For partnerships, the Section 179 deduction for trucks (or any other qualifying property) is not claimed directly on the partnership’s own tax return as a partnership-level deduction. Instead, the partnership passes the Section 179 deduction through to its partners, who then claim the deduction on their own tax returns, subject to their individual limitations.

Here’s how the Section 179 deduction for a truck is reported on IRS tax forms for partnerships:

1. Form 1065 (U.S. Return of Partnership Income):

The partnership calculates the allowable Section 179 deduction for all qualifying property (including trucks) placed in service during the year. The total Section 179 deduction is reported on Form 1065, Schedule K, Line 12 (“Section 179 deduction”). This is a separately stated item, not included in the partnership’s ordinary business income or loss on page 1 of Form 1065. The partnership must also complete and attach Form 4562 (Depreciation and Amortization) to Form 1065. Part I of Form 4562 is used to compute the Section 179 deduction, and the partnership’s total Section 179 deduction is shown on line 12 of Form 4562. The partnership attaches Form 4562 to its Form 1065 return.

2. Schedule K-1 (Form 1065) (Partner’s Share of Income, Deductions, Credits, etc.):

Each partner’s share of the Section 179 deduction is reported in Box 12 of Schedule K-1 (Form 1065), using code “I” for Section 179 deduction. The partnership must provide an attached statement to each partner’s K-1 showing the partner’s share of the cost of Section 179 property placed in service during the year, including the truck, and any other information needed for the partner to properly claim the deduction and apply the limitations.
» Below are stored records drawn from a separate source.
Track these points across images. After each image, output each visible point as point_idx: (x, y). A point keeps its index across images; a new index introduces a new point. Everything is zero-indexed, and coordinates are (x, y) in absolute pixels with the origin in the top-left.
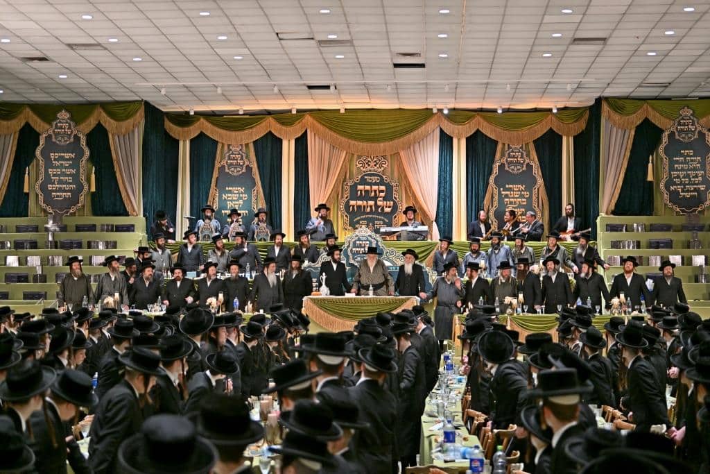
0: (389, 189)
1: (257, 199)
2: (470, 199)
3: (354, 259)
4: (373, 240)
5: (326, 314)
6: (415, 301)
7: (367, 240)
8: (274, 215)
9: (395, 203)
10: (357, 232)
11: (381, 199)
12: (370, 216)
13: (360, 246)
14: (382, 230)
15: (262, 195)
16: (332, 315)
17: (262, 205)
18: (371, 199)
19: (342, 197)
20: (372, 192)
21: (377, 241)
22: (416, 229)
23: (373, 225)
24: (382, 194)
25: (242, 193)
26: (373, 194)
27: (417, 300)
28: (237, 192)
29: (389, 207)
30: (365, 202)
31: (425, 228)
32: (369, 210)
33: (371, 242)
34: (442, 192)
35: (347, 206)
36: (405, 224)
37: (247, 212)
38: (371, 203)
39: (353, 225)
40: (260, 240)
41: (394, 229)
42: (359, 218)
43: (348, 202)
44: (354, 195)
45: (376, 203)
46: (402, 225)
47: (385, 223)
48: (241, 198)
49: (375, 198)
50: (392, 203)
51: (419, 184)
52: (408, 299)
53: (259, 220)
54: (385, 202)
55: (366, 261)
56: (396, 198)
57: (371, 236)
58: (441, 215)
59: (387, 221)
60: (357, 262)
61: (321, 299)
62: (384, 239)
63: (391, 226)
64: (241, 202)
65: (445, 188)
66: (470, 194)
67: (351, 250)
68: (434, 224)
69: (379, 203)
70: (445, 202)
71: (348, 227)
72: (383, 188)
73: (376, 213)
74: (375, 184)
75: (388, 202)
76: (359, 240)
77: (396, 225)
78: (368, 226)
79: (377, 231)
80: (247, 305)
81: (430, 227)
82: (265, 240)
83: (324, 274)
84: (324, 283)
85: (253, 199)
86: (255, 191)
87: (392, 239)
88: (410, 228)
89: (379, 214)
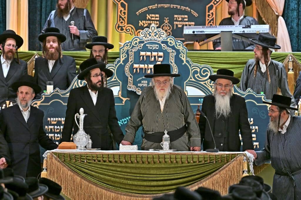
3: (135, 83)
4: (170, 50)
5: (84, 182)
7: (160, 50)
10: (142, 35)
12: (167, 6)
13: (147, 60)
14: (187, 31)
21: (178, 52)
22: (247, 31)
23: (171, 22)
27: (248, 159)
31: (264, 29)
33: (166, 54)
36: (228, 22)
39: (135, 21)
41: (208, 31)
46: (221, 24)
47: (191, 18)
55: (152, 89)
57: (166, 42)
58: (293, 5)
59: (196, 15)
60: (142, 88)
61: (75, 155)
62: (190, 47)
63: (203, 24)
67: (132, 68)
68: (281, 20)
71: (125, 24)
76: (145, 49)
77: (212, 22)
79: (177, 33)
81: (274, 27)
83: (82, 110)
84: (81, 126)
87: (205, 47)
88: (237, 29)
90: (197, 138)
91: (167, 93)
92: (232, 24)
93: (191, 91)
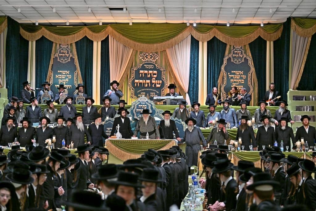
0: (159, 72)
1: (77, 78)
2: (209, 79)
3: (137, 116)
4: (149, 104)
5: (119, 150)
6: (175, 142)
7: (146, 104)
8: (88, 88)
9: (163, 81)
10: (139, 99)
11: (154, 79)
12: (148, 89)
13: (141, 108)
14: (155, 98)
15: (81, 76)
16: (123, 151)
17: (80, 82)
18: (148, 79)
19: (130, 77)
20: (148, 74)
21: (152, 105)
22: (175, 98)
23: (149, 95)
24: (155, 76)
25: (68, 74)
26: (149, 76)
27: (176, 142)
28: (65, 73)
29: (159, 84)
30: (144, 81)
31: (181, 97)
32: (146, 85)
33: (148, 106)
34: (192, 75)
35: (133, 83)
37: (71, 86)
38: (148, 81)
39: (137, 95)
40: (79, 104)
41: (162, 98)
42: (140, 91)
43: (134, 81)
44: (138, 76)
45: (151, 81)
46: (167, 95)
47: (156, 94)
48: (67, 77)
49: (151, 78)
50: (161, 81)
51: (178, 70)
52: (170, 141)
53: (79, 91)
54: (157, 81)
56: (163, 79)
57: (147, 102)
58: (191, 89)
59: (158, 92)
61: (116, 141)
62: (156, 104)
63: (160, 96)
64: (67, 80)
65: (194, 73)
66: (209, 76)
67: (136, 111)
68: (187, 95)
69: (153, 82)
70: (194, 81)
71: (133, 96)
72: (155, 72)
73: (151, 87)
74: (151, 69)
75: (159, 81)
76: (140, 104)
77: (163, 95)
78: (146, 96)
79: (151, 99)
80: (70, 144)
81: (185, 97)
82: (82, 104)
83: (118, 125)
84: (118, 131)
85: (75, 78)
86: (76, 73)
87: (161, 104)
88: (172, 97)
89: (153, 88)
90: (159, 135)
91: (148, 119)
92: (170, 95)
93: (157, 119)
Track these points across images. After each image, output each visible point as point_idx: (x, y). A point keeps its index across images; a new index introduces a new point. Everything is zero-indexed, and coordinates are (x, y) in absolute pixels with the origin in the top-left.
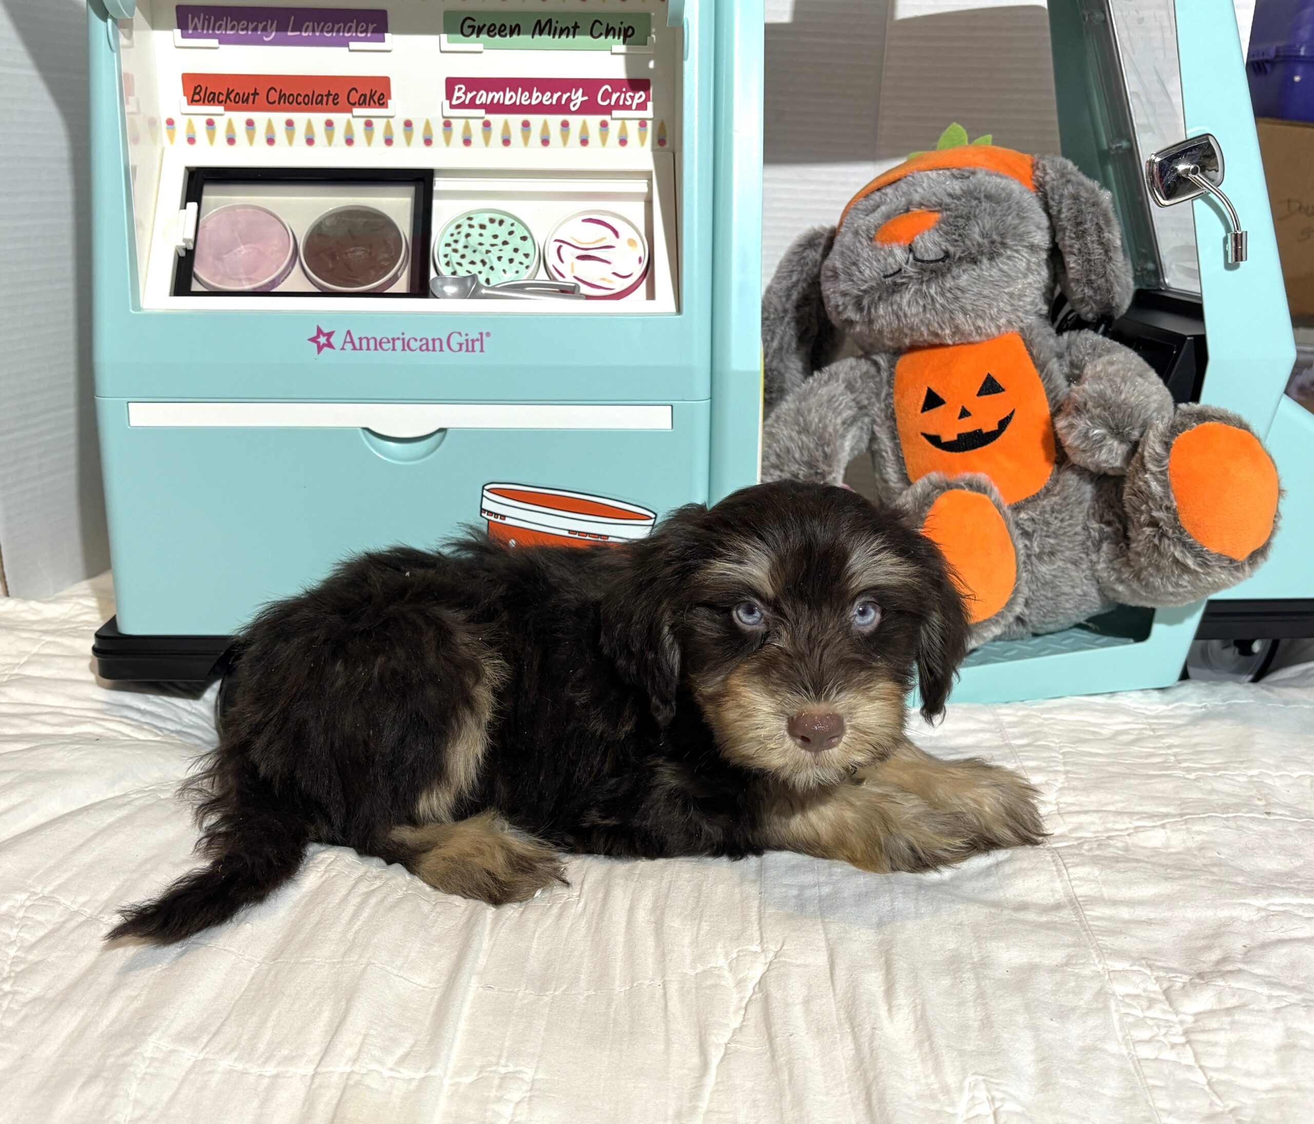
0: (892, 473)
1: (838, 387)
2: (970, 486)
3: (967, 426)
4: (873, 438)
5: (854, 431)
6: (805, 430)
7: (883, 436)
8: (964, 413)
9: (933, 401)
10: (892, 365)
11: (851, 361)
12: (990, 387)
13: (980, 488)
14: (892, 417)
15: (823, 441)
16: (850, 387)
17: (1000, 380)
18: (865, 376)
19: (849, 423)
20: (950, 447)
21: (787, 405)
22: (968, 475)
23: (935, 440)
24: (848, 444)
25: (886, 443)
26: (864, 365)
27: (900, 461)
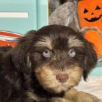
0: (78, 27)
1: (66, 8)
2: (93, 29)
3: (93, 16)
4: (74, 19)
5: (70, 18)
6: (59, 17)
7: (76, 18)
8: (92, 14)
9: (86, 11)
10: (77, 3)
11: (69, 2)
12: (98, 8)
13: (96, 30)
14: (77, 15)
15: (63, 20)
16: (69, 8)
17: (100, 7)
18: (72, 6)
19: (68, 16)
20: (89, 21)
21: (55, 12)
22: (93, 27)
23: (86, 19)
24: (68, 20)
25: (76, 20)
26: (72, 3)
27: (79, 24)
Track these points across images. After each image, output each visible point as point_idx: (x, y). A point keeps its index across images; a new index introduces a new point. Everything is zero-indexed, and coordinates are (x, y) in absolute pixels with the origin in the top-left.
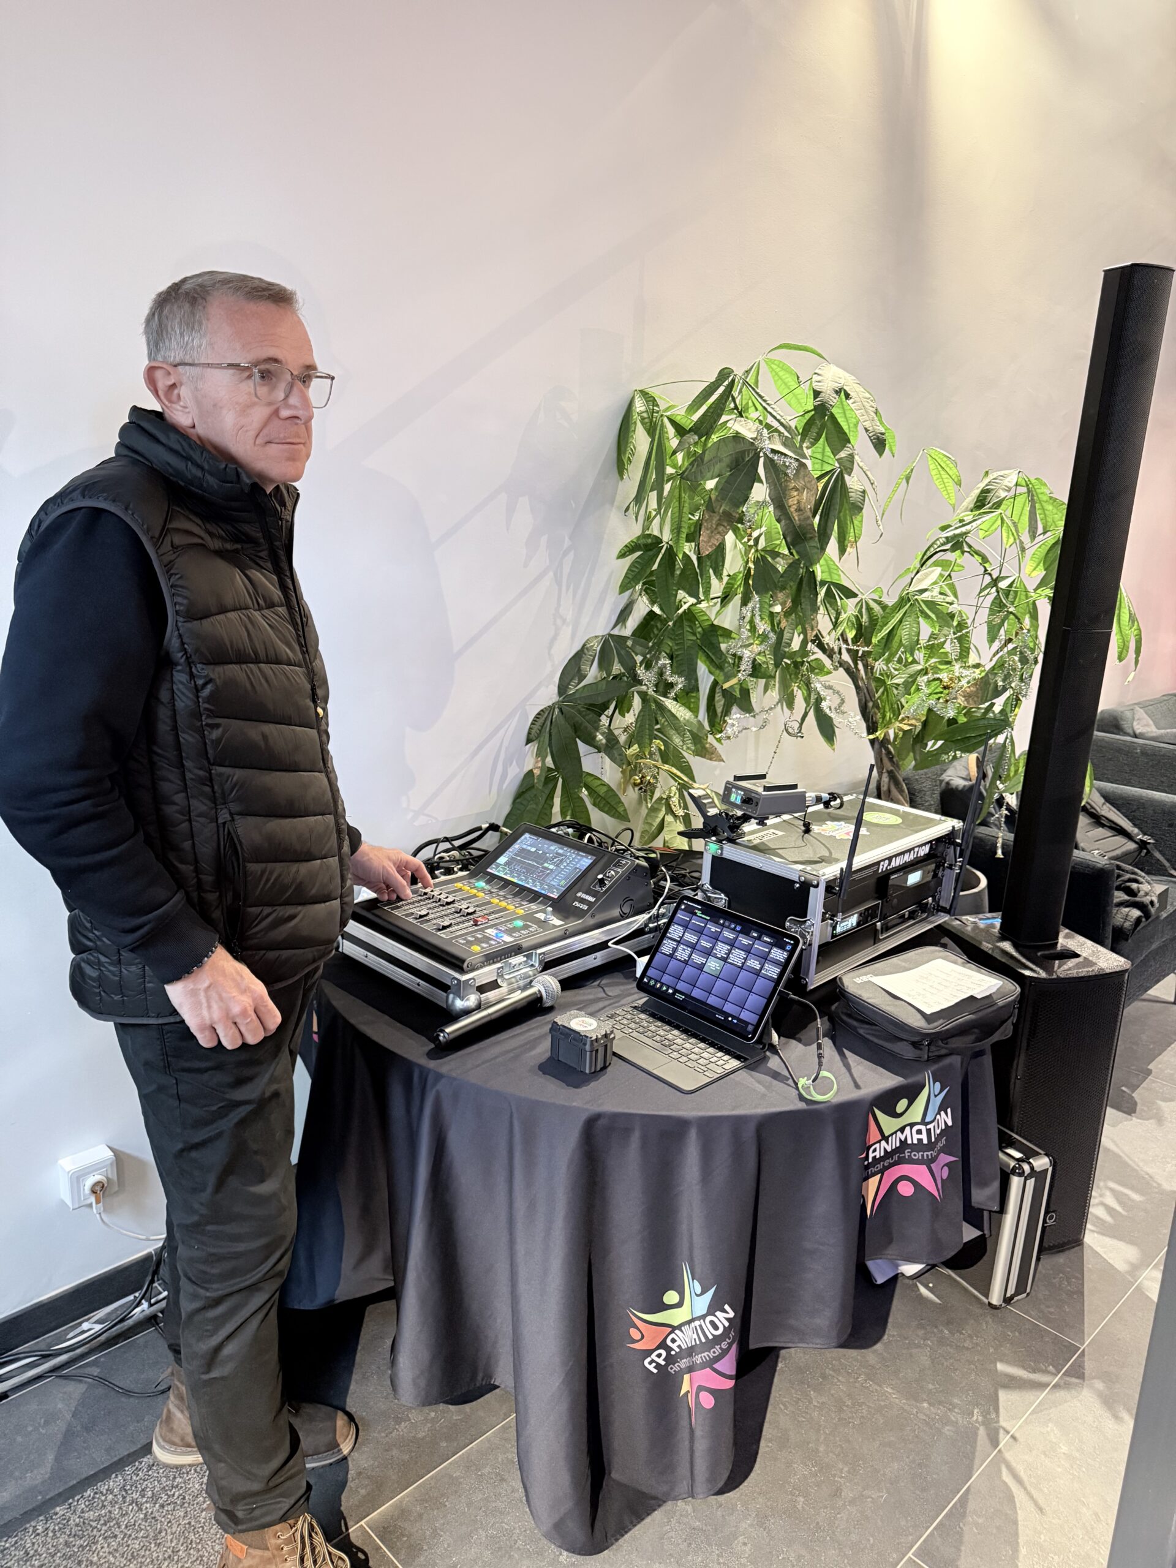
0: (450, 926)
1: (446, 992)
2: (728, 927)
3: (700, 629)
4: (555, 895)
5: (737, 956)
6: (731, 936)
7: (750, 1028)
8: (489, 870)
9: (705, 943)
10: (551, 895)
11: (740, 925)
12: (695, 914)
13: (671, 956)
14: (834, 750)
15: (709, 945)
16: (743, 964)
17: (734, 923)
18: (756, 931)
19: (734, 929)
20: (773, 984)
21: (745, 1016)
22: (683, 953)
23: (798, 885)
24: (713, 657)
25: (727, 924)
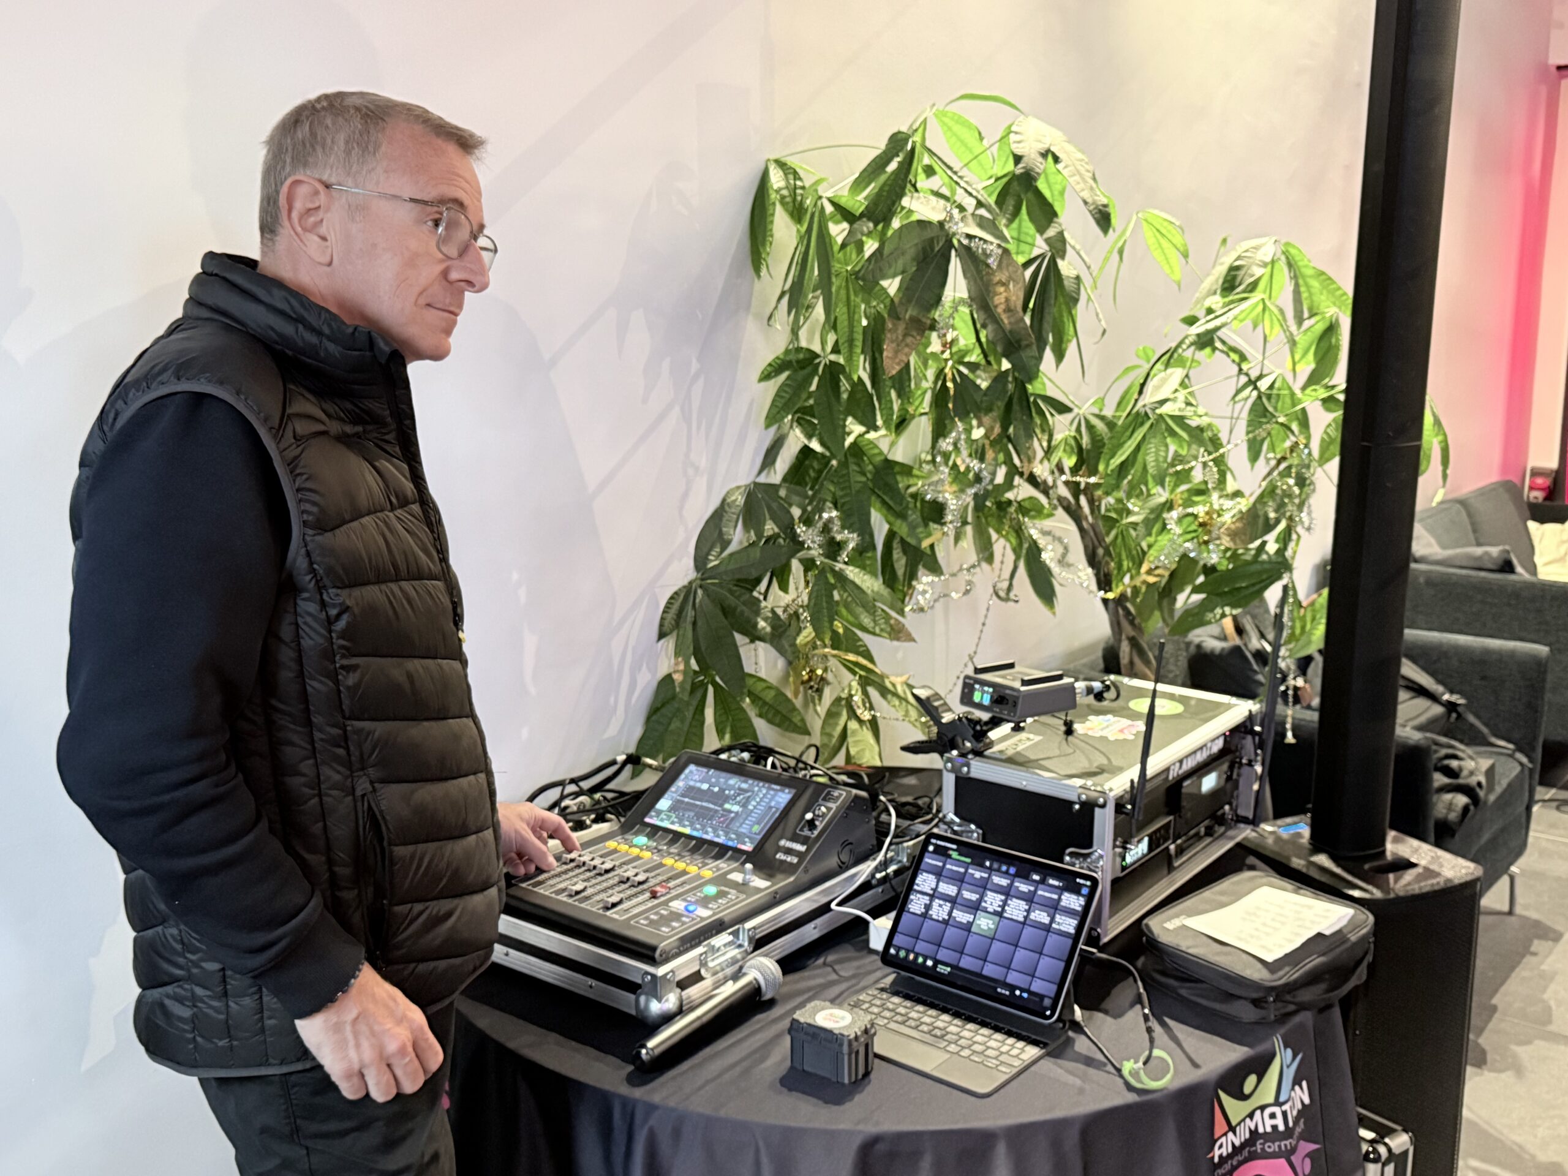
0: (620, 902)
1: (634, 992)
2: (999, 870)
3: (870, 467)
4: (748, 847)
5: (1016, 909)
6: (1004, 882)
7: (1047, 1002)
8: (647, 820)
9: (970, 896)
10: (743, 847)
11: (1014, 865)
12: (949, 856)
13: (925, 915)
14: (1054, 614)
15: (974, 897)
16: (1026, 918)
17: (1006, 863)
18: (1037, 873)
19: (1007, 872)
20: (1070, 942)
21: (1037, 986)
22: (940, 911)
23: (1077, 807)
24: (891, 503)
25: (996, 866)
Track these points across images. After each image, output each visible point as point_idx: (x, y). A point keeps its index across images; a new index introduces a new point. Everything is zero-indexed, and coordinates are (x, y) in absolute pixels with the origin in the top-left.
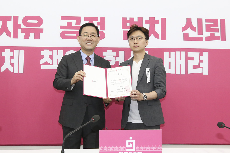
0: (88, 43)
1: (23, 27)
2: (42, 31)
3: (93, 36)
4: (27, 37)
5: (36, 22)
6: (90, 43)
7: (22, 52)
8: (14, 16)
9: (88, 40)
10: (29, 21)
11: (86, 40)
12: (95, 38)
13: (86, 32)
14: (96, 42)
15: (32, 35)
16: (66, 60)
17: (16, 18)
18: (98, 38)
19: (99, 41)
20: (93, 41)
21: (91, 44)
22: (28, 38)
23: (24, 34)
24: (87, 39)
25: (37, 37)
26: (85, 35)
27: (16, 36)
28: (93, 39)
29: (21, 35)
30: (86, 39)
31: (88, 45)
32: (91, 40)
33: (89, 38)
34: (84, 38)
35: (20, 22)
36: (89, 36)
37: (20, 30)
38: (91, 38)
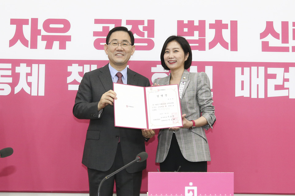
0: (118, 54)
1: (44, 33)
2: (69, 38)
3: (125, 44)
4: (49, 46)
5: (62, 26)
6: (120, 55)
7: (43, 67)
8: (32, 19)
9: (118, 51)
10: (52, 26)
11: (115, 51)
12: (127, 48)
13: (116, 40)
14: (129, 52)
15: (56, 44)
16: (89, 78)
17: (35, 21)
18: (133, 47)
19: (133, 51)
20: (124, 52)
21: (122, 55)
22: (51, 48)
23: (45, 42)
24: (117, 49)
25: (63, 46)
26: (114, 43)
27: (34, 45)
28: (125, 49)
29: (41, 44)
30: (115, 49)
31: (119, 57)
32: (122, 50)
33: (120, 48)
34: (112, 47)
35: (40, 26)
36: (120, 44)
37: (39, 38)
38: (122, 48)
3. Partner’s Individual Tax Return:

Each partner receives a Schedule K-1 showing their share of the Section 179 deduction. The partner then reports the Section 179 deduction on their own tax return (for individuals, this is typically on Form 1040, Schedule E, and Form 4562), subject to the partner’s own Section 179 limitations (such as taxable income limitation and basis limitation).

4. Summary of Reporting Steps:

- Form 1065, Schedule K, Line 12: Total partnership Section 179 deduction (including trucks).

- Form 4562 (attached to Form 1065): Details and computation of Section 179 deduction.

- Schedule K-1, Box 12, Code I: Each partner’s share of the Section 179 deduction.

- Partner’s own return: Partner claims the deduction, subject to limitations.

Special Notes:

The partnership must reduce the basis of the truck by the amount of Section 179 deduction elected, even if a partner cannot use the full deduction due to their own limitations. Estates and trusts cannot claim the Section 179 deduction, so if a partner is an estate or trust, the partnership does not allocate Section 179 to them.

In summary: The Section 179 truck deduction is reported on Form 1065, Schedule K, Line 12, and on each partner’s Schedule K-1, Box 12, Code I, with details on Form 4562 attached to the partnership return. Each partner then claims their share on their own tax return, subject to limitations.